Rogue One: A Star Wars Story is set to dominate the box office when it’s released at the end of December. But there’s a chance that the eighth installment to the Star Wars universe’s haul might have been slightly scuppered by recent social media posts from its writers Chris Weitz and Gary Whitta that criticized President-elect Donald Trump.
Chris Weitz and Gary Whitta started this controversy a few days after the U.S. election, which saw Donald Trump defeat Hillary Clinton to become the 45th president of the United States Of America. This led millions of citizens across America to protest Donald Trump’s election, which he achieved despite receiving over 2 million votes less than Hillary Clinton in the popular vote.
But while some used the chant of “Not my President” to register their disdain, others adopted the symbol of Star Wars‘ Rebellion to protest against Donald Trump. After noticing this both Gary Whitta and Chris Weitz took to their respective Twitter campaigns on Friday, November 11, to highlight the similarities between the current political climate and the one in Rogue One.
Chris Weitz was the first to tweet, writing, according to the Hollywood Reporter, “Please note that the Empire is a white-supremacist (human) organization.” This then provoked Gary Whitta, who was the original writer on Rogue One, to respond with, “Opposed by a multi-cultural group led by brave women.”
By Friday night both of the tweets had been deleted. However, not to be perturbed, Chris Weitz continued on with his protest against Donald Trump by posting the following image:
Star Wars against hate. Spread it. pic.twitter.com/Dtf5uqpxba
— Chris Weitz (@chrisweitz) November 11, 2016
However, by Tuesday, November 15, Chris Weitz had decided to apologize for politicizing the Star Wars franchise. This came after fans had taken to the social media site to attack his response to Trump’s victory, especially how he had used Rogue One in his argument.

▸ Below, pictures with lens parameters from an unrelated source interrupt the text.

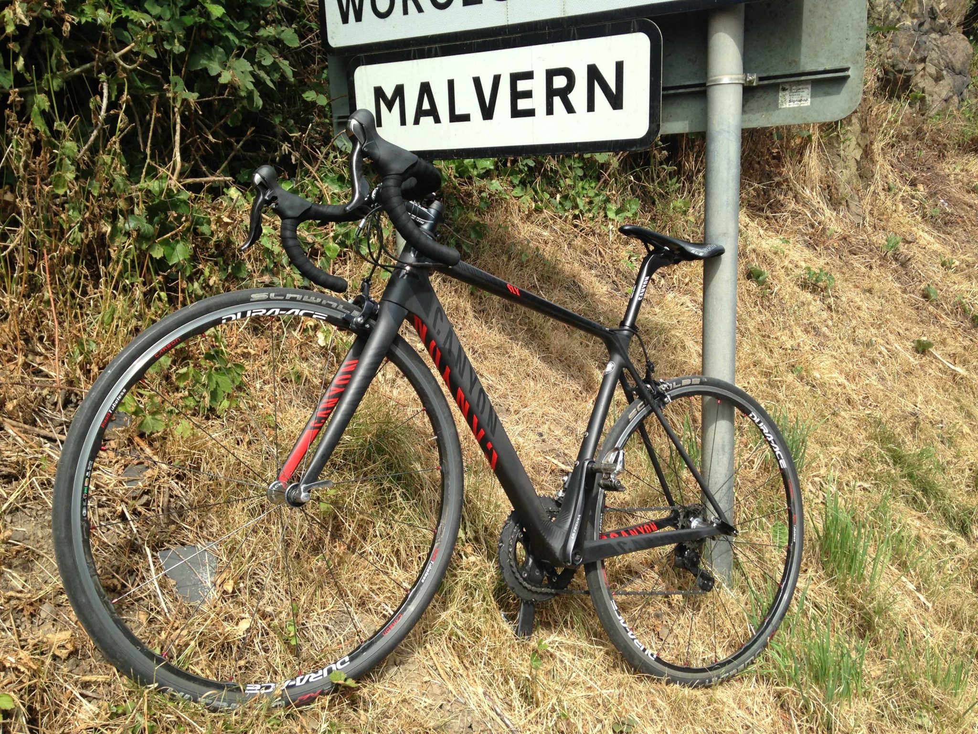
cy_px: 367
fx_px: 932
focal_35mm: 33
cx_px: 489
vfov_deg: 42.9
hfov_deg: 55.4
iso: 50
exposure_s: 1/583
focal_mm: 4.13
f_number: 2.4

Weitz wrote, “People. My sincere apologies to Star Wars fans whom I hurt with comments connecting an innocent escape to ugly politics. I’ve read a lot of our comments and understand your disappointment. I’ll do better. I’ll be changing my Avi to something that I hope adds a little balance to the Force. It’s been a great week for Trump supporters and a terrible one for Clinton supporters. I’m sorry I let it get to me and let it cause offense.”
“I feel hate directed towards either side is wrong; and though the people have a right to peacefully assemble, violence is never the answer,” he continued. “If I could go back in time, I’d behave differently. I say this knowing I’ll be trolled. That’s the cost of public speech.”
However, Paul Dergarabedian, who works for comScore as an analyst, recently explained to the Hollywood Reporter how, in some cases, Chris Weitz’s apology might be too little too late. “When you’re trying to get a big movie out, you want to be as agnostic as possible. You want to be able to appeal to everyone irrespective of their political beliefs,” he explained.
“If it’s a Michael Moore movie, go for it. Or Dinesh D’Souza. Then your currency is controversy. But if you’re producing something for the masses, your currency is not controversy. It’s get the movie out to the broadest possible audience… When you wrap a particular political idea around your movie, that’s not a good idea,” Dergarabedian continued.
Tony Wible, an analyst for Drexel Hamilton, echoed Dergarabedian’s remarks, adding, “With any business, it’s better to leave politics out of a product you’re trying to sell to consumers. You have to separate your product from personal opinions. If you err, social media just becomes an amplifier of the message.”
However, Rogue One: A Star Wars Story is likely to be too big a juggernaut to be sabotaged by Chris Weitz and Gary Whitta’s tweets, especially as they’re less visible than director Gareth Edwards or the film’s stars. We’ll find out soon enough if Rogue One has been able to overcome this slight controversy, as it’s released into cinemas on December 16.